Recientemente, en España se ha aprobado la Ley Trans y la reforma de la Ley del Aborto, promoviendo la idea de disponer libremente de nuestro cuerpo. Pero aquí radica nuestro error: querer hacer ilimitado lo que es limitado. No aceptamos nuestras propias limitaciones.
Necesitamos purificar nuestra sensibilidad. Lo que importa no es lo que sentimos (me siento hombre, me siento mujer, no me siento madre), sino lo que somos y lo que creemos. A esto lo llamamos actos de fe: creer sin ver ni sentir. Ir más allá de las emociones, encontrar a Dios incluso en la sequedad espiritual.

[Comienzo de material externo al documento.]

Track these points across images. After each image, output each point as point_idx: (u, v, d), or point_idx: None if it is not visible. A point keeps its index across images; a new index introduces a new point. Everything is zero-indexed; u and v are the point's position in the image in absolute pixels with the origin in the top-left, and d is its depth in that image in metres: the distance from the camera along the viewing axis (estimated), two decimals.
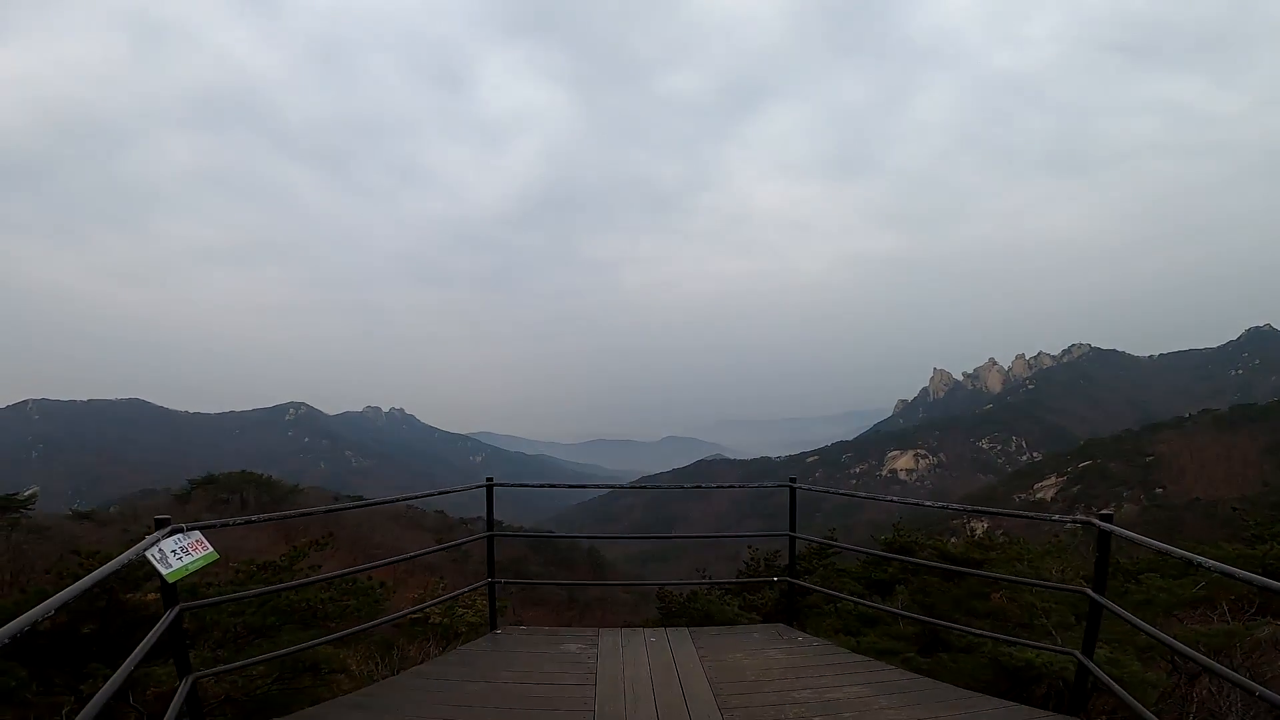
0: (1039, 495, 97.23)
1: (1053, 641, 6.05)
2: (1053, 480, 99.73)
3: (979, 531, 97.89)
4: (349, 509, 14.56)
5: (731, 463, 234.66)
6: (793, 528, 7.15)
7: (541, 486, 8.16)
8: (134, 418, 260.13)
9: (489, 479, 7.08)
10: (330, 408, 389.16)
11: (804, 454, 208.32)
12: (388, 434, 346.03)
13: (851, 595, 11.04)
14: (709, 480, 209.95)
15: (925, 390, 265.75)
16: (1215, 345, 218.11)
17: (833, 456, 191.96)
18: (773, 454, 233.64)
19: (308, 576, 7.33)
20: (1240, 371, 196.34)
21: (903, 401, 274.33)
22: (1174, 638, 4.23)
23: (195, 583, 5.99)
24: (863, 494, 8.29)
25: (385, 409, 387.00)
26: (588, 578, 80.00)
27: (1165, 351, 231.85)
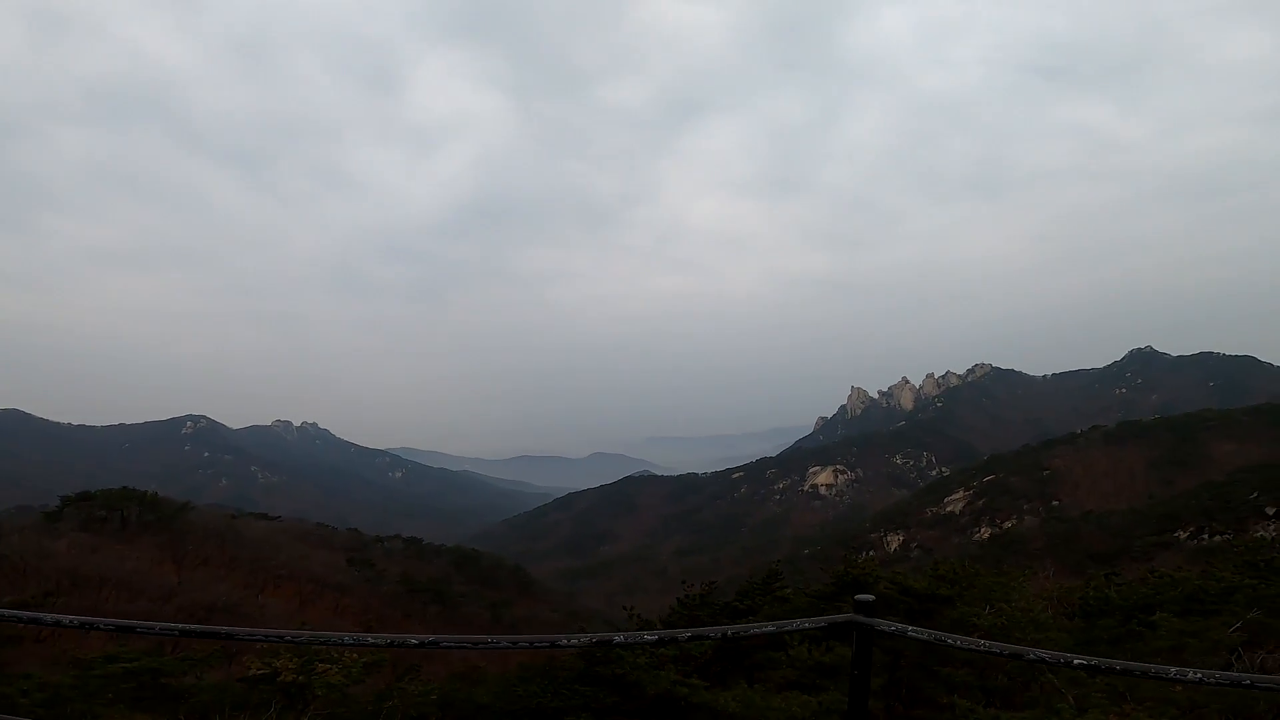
0: (948, 509, 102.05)
1: None
2: (960, 494, 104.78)
3: (894, 545, 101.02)
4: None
5: (659, 479, 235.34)
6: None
7: None
8: (12, 430, 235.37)
9: None
10: (235, 421, 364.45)
11: (730, 470, 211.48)
12: (299, 450, 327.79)
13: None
14: (636, 495, 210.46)
15: (844, 408, 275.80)
16: (1102, 365, 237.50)
17: (757, 473, 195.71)
18: (700, 470, 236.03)
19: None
20: (1124, 390, 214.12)
21: (823, 419, 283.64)
22: None
23: None
24: (950, 637, 7.72)
25: (297, 423, 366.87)
26: (514, 596, 77.98)
27: (1059, 371, 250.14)
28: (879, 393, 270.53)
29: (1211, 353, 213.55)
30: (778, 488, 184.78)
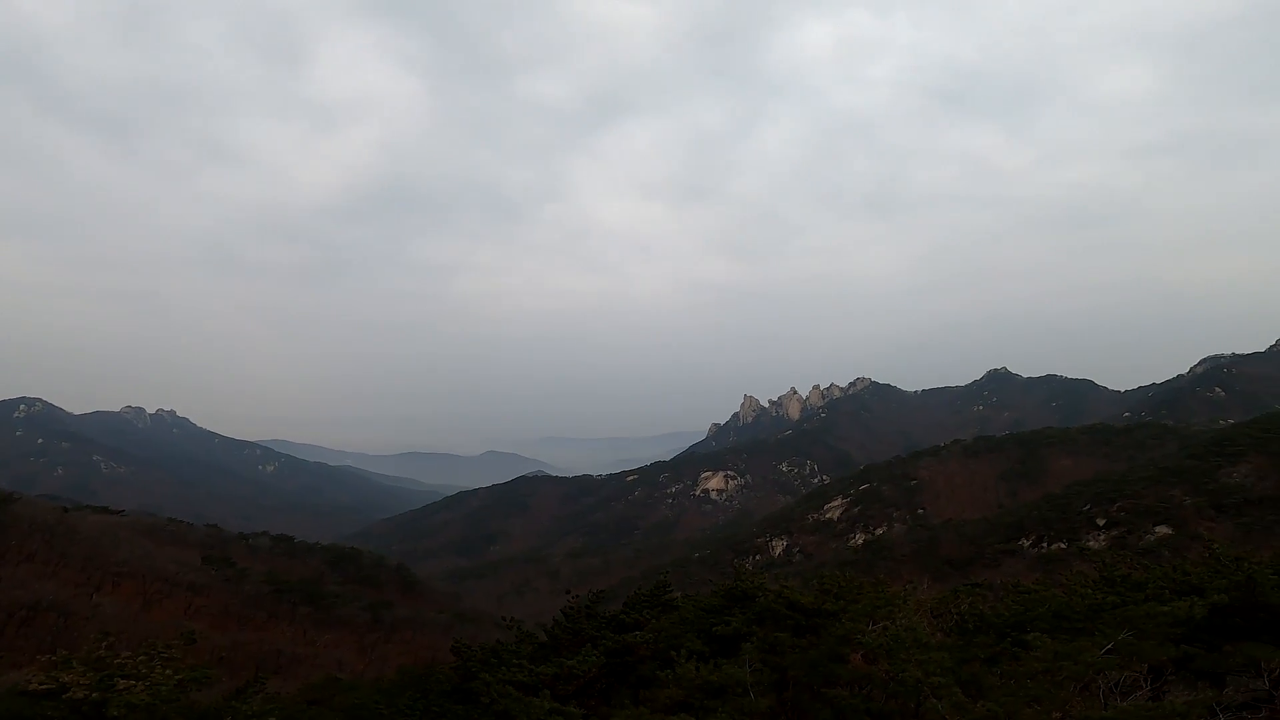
0: (828, 515, 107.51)
1: None
2: (839, 502, 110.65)
3: (778, 550, 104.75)
4: None
5: (553, 480, 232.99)
6: None
7: None
8: None
9: None
10: (77, 406, 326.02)
11: (625, 473, 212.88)
12: (152, 438, 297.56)
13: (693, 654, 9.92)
14: (529, 495, 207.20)
15: (736, 415, 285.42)
16: (965, 384, 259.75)
17: (651, 476, 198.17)
18: (595, 472, 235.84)
19: None
20: (982, 408, 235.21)
21: (716, 425, 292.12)
22: None
23: None
24: None
25: (151, 410, 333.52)
26: (396, 596, 74.29)
27: (928, 387, 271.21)
28: (769, 402, 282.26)
29: (1056, 375, 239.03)
30: (670, 491, 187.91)
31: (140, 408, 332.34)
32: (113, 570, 57.16)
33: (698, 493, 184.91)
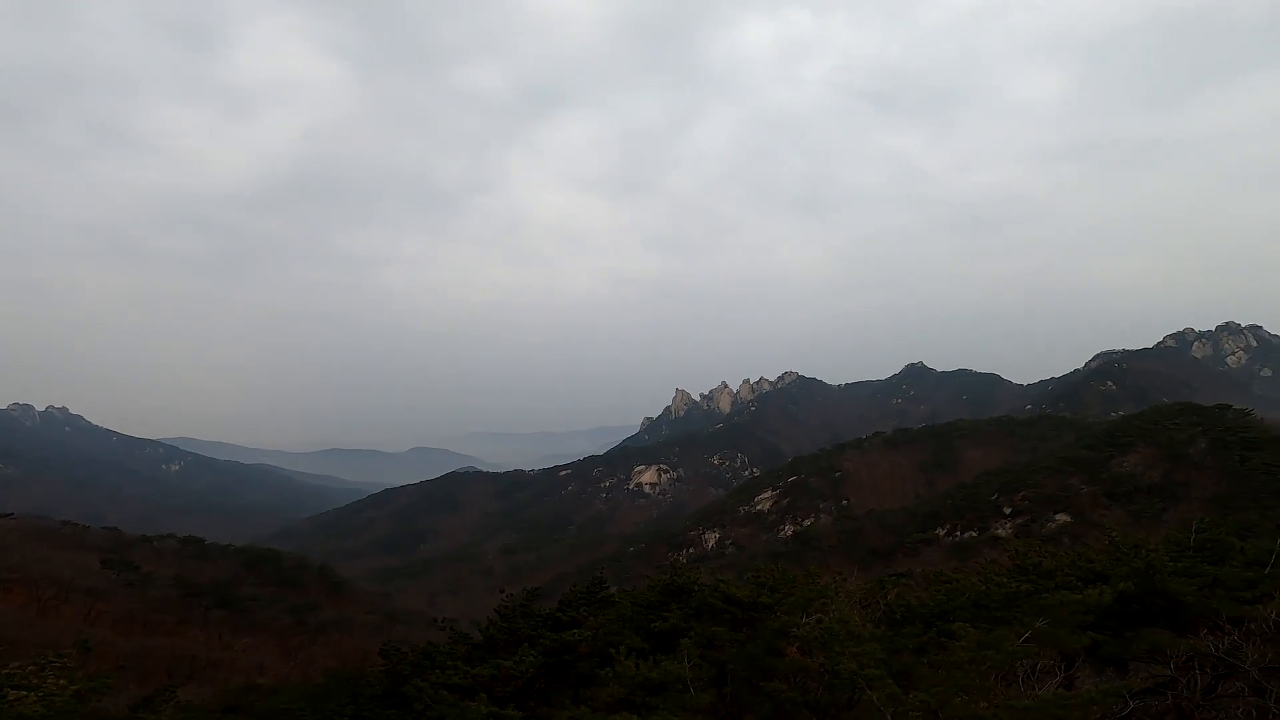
0: (758, 507, 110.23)
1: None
2: (769, 494, 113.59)
3: (711, 543, 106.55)
4: None
5: (484, 476, 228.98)
6: None
7: None
8: None
9: None
10: None
11: (558, 467, 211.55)
12: (42, 437, 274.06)
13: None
14: (460, 492, 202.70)
15: (669, 409, 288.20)
16: (885, 378, 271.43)
17: (585, 470, 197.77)
18: (527, 467, 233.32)
19: None
20: (900, 401, 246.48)
21: (649, 419, 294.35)
22: None
23: None
24: None
25: (40, 408, 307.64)
26: (321, 598, 71.36)
27: (851, 381, 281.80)
28: (701, 395, 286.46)
29: (967, 369, 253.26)
30: (604, 486, 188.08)
31: (29, 405, 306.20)
32: (2, 576, 52.77)
33: (631, 486, 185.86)
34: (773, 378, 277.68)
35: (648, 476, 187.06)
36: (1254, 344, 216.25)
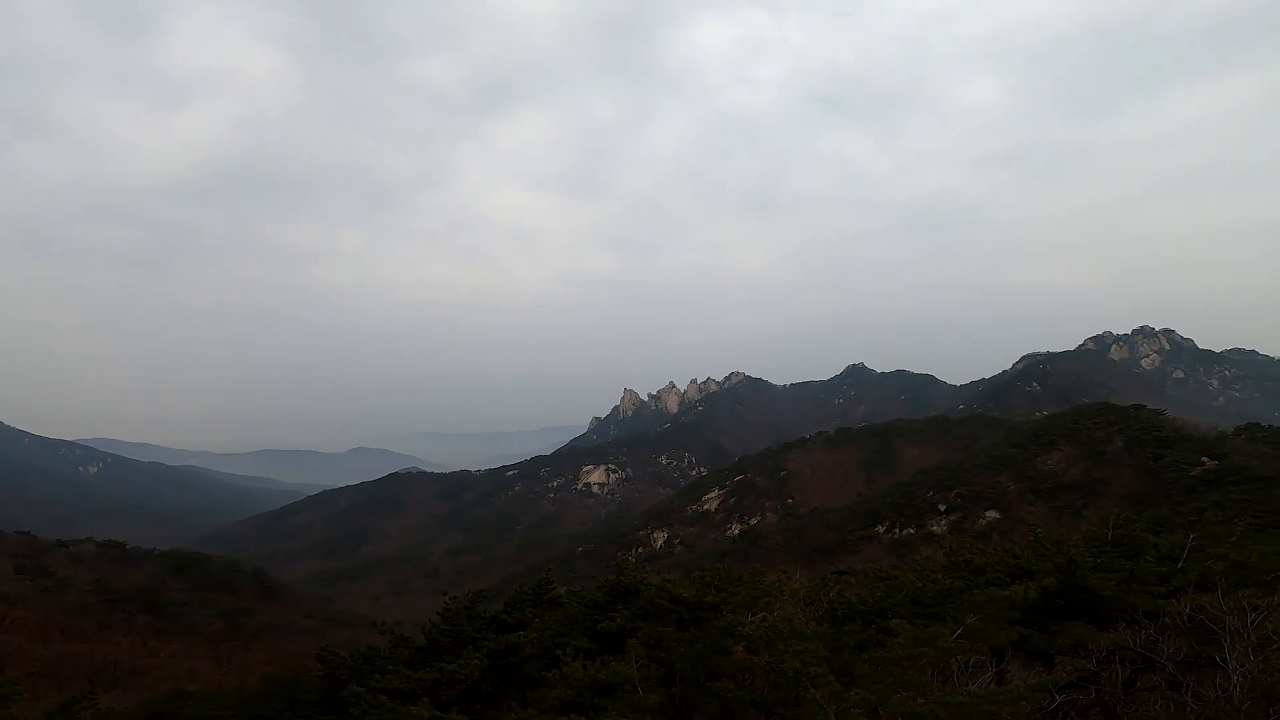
0: (706, 507, 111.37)
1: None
2: (716, 493, 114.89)
3: (660, 542, 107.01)
4: None
5: (429, 476, 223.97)
6: None
7: None
8: None
9: None
10: None
11: (504, 468, 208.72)
12: None
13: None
14: (403, 493, 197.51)
15: (617, 409, 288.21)
16: (827, 378, 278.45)
17: (532, 470, 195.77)
18: (473, 467, 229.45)
19: None
20: (842, 401, 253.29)
21: (596, 419, 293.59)
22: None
23: None
24: None
25: None
26: (255, 602, 68.40)
27: (796, 381, 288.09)
28: (649, 395, 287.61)
29: (904, 370, 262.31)
30: (552, 486, 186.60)
31: None
32: None
33: (579, 487, 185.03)
34: (720, 378, 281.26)
35: (596, 476, 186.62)
36: (1167, 347, 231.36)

Ser fieles a la oración, incluso en la aridez, nos ayudará progresivamente a ser libres respecto a lo sensible y a dejar de fundamentar nuestras relaciones en el placer que nos procuran. La verdadera libertad consiste en amar al otro, nos complazca o no.
“María, por su parte, guardaba todas estas cosas y las meditaba en su corazón.” (Lucas 2:19) En la cultura hebrea, el corazón no simboliza la afectividad, sino la conciencia y la interioridad. La fe de María va más allá de cualquier vacilación, pero también ella tuvo que descubrir, lenta y penosamente, el camino de la salvación.
Pidámosle su intercesión para guardar fielmente la pura caridad, ejercitándola mutuamente unos con otros con actos de fe, hasta alcanzar la perfección.